WORK INSTRUCTION:
Take each line of the records below that contains the string "pagar" and copy it.

Saved entries
+===+
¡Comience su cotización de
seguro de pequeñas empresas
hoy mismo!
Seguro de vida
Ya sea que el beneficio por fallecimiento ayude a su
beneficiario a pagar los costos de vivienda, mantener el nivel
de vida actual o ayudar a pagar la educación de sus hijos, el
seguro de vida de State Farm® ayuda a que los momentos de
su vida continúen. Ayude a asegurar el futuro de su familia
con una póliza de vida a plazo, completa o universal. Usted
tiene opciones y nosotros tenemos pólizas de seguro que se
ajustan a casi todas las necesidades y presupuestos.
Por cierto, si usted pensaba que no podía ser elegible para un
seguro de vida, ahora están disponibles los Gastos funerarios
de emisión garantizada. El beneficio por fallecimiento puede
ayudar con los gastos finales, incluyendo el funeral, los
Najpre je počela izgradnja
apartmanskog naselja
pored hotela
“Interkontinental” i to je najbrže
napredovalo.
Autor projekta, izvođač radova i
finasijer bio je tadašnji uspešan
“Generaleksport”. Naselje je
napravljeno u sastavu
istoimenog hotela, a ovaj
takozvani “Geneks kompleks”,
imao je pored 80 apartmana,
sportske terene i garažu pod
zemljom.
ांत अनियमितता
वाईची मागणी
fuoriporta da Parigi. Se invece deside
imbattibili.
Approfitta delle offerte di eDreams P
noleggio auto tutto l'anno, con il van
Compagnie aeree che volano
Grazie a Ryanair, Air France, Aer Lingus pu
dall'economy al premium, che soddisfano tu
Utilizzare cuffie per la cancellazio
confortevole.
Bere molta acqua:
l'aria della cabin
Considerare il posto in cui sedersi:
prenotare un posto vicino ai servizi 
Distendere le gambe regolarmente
+===+
OUTPUT BELOW:
beneficiario a pagar los costos de vivienda, mantener el nivel
de vida actual o ayudar a pagar la educación de sus hijos, el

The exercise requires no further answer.